▶ **Written task a**
Reproduce, in the records below, every line from the line with "## Reporting: Wragle_report" to the line with "WeRateDogs is a", including both of those lines.

I am trying to create a numerical index list that pulls from a list of columns given that any string in a feature list is contained in the name of those columns.
I have attempted to use a list comprehension with conditional statements. However, the code gives me a Type Error "in requires string as left operand, not bool".
import pandas as pd
feature_list = ['a', 'b']
x = pd.DataFrame({"data_a":[1,2,3], "data_b":[1,2,3], "data_c":[1,2,3]})
numerical_index_list = [x.columns.get_loc(a) for a in [b for b in list(x.columns) if any(c for c in feature_list) in b]]
Would anybody be able to help me get a conditional list comprehension that will give me a list of columns that contain the strings a and b ["data_a", "data_b"]?
You could use feature_list
as a set
and see if that and the column name intersect. This seems to be the approach you're trying for; although I believe this is faulty as the word data has a in it therefore all pass that test.

▶ **Written task b**
Write the next part of the forum thread above on picking out pandas columns whose names contain strings from a list.

▶ **Records shown**

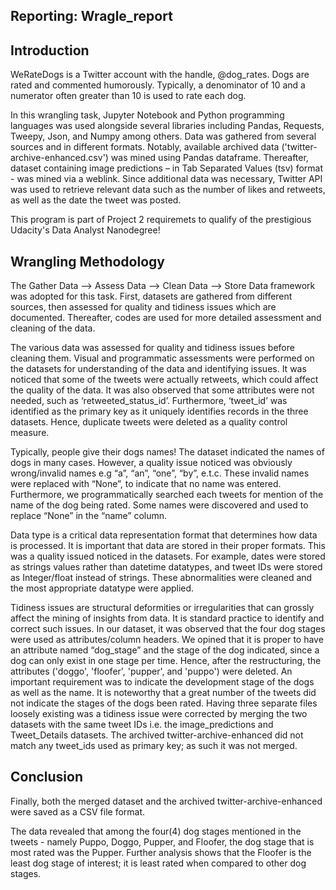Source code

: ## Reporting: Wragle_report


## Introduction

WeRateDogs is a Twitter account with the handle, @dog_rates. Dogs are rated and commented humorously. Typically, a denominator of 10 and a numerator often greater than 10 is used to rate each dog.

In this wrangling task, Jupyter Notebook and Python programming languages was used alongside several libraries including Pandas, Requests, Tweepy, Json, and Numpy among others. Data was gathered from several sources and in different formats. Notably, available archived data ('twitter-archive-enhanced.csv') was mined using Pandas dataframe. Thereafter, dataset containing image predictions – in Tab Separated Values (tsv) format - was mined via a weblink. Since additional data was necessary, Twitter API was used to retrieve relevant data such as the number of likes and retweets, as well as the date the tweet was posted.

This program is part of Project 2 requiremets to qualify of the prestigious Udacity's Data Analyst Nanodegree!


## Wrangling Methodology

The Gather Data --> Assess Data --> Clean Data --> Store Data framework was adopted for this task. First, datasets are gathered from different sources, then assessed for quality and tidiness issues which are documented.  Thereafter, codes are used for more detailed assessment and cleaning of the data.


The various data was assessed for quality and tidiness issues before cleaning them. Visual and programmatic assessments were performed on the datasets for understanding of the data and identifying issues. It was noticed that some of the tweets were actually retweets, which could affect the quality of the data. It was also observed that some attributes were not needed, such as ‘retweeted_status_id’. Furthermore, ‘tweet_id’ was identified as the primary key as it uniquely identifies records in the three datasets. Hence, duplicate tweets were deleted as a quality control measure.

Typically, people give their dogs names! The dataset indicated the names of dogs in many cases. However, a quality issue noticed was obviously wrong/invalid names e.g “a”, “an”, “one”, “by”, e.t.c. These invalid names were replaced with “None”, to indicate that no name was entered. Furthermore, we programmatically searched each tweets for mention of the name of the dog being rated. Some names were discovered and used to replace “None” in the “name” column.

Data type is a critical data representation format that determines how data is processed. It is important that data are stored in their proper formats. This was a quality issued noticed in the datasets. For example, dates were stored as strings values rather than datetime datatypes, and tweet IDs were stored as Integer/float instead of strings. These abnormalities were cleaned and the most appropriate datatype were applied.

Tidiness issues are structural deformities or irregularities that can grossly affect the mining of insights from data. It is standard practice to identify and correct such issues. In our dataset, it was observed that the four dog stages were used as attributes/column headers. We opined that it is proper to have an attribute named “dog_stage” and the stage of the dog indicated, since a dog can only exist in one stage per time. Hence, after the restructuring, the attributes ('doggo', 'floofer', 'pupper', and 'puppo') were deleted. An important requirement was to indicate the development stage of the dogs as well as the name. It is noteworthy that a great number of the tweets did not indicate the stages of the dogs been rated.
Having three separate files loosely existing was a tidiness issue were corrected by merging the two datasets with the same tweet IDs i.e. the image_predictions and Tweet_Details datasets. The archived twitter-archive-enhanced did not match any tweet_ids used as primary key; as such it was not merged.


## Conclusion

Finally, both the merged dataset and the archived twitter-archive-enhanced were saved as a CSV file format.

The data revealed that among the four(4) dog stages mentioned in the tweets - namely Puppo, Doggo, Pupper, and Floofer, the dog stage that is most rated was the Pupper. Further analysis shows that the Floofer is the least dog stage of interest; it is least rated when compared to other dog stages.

▶ **Answer a**
: ## Reporting: Wragle_report


## Introduction

WeRateDogs is a Twitter account with the handle, @dog_rates. Dogs are rated and commented humorously. Typically, a denominator of 10 and a numerator often greater than 10 is used to rate each dog.

▶ **Answer b**
features = set(feature_list)
cols = x.columns
[cols.get_loc(c) for c in cols if features.intersection(c)]
#[0, 1, 2]
Maybe use a better method of determining if column is a subset of feature_list
? Something like if c[-1] in features
? This way only the first 2 pass and the last won't as c isn't in feature_list
.
[cols.get_loc(c) for c in cols if c[-1] in feature_list]
#[0, 1]
Or more relevant to your comment just remove "data_"
from the column name and use the first method.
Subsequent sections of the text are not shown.